* [Task requirements]
Render the data from its first line through the line containing "For every layout" as a Markdown table with the columns Row and Line. Give each line its row number and leave out blank lines.

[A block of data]
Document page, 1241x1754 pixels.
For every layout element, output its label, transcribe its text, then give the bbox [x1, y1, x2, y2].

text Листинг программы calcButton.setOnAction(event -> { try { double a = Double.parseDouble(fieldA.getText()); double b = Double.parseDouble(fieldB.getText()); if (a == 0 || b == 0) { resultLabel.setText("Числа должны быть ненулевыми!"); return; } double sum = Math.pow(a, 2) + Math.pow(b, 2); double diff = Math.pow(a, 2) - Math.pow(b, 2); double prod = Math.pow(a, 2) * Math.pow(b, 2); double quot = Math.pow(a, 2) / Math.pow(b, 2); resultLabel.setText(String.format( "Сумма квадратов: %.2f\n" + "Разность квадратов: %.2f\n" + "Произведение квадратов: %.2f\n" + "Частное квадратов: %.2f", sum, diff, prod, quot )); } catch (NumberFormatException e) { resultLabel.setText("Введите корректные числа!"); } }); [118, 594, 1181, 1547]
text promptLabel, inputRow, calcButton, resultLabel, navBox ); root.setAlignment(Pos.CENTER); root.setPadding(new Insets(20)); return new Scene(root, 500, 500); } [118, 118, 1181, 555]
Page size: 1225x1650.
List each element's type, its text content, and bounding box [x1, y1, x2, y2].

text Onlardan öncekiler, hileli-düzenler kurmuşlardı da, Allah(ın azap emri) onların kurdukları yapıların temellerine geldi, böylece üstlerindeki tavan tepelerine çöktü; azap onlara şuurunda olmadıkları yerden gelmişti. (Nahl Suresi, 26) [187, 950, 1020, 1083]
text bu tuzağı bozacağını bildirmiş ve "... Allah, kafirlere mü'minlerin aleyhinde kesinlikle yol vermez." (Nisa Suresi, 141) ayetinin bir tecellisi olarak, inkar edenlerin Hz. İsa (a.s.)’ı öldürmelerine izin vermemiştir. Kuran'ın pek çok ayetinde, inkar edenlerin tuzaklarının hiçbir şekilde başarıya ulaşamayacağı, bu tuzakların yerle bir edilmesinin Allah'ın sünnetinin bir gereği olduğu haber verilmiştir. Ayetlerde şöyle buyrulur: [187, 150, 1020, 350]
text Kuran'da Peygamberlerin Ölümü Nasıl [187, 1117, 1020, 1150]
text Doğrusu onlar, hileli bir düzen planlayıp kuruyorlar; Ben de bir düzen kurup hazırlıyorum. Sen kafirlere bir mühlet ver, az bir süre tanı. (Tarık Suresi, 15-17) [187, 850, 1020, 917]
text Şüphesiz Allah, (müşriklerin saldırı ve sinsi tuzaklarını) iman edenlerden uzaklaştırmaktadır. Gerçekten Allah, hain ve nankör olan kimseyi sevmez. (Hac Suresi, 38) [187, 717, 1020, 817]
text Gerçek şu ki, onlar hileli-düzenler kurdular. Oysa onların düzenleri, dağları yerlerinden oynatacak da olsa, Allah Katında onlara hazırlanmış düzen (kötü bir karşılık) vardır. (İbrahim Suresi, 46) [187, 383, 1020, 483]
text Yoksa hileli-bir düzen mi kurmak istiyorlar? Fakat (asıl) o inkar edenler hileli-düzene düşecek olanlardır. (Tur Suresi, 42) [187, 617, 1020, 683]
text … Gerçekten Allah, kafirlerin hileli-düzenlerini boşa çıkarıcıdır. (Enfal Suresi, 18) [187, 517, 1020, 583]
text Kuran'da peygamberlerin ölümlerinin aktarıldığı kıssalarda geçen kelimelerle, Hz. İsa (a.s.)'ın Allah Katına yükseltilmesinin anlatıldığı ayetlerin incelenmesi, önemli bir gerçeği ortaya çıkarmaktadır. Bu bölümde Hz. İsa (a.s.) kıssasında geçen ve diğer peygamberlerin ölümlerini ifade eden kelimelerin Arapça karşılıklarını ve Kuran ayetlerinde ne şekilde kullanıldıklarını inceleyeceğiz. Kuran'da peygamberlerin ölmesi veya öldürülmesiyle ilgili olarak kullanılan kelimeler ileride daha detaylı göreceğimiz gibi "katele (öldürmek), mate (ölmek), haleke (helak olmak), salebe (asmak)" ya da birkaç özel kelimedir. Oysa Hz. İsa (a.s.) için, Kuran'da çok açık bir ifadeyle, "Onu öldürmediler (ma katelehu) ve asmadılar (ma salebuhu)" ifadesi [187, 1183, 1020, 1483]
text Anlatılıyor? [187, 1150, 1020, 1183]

* [Answer to this problem]
| Row | Line |
|---|---|
| 1 | Document page, 1241x1754 pixels. |
| 2 | For every layout element, output its label, transcribe its text, then give the bbox [x1, y1, x2, y2]. |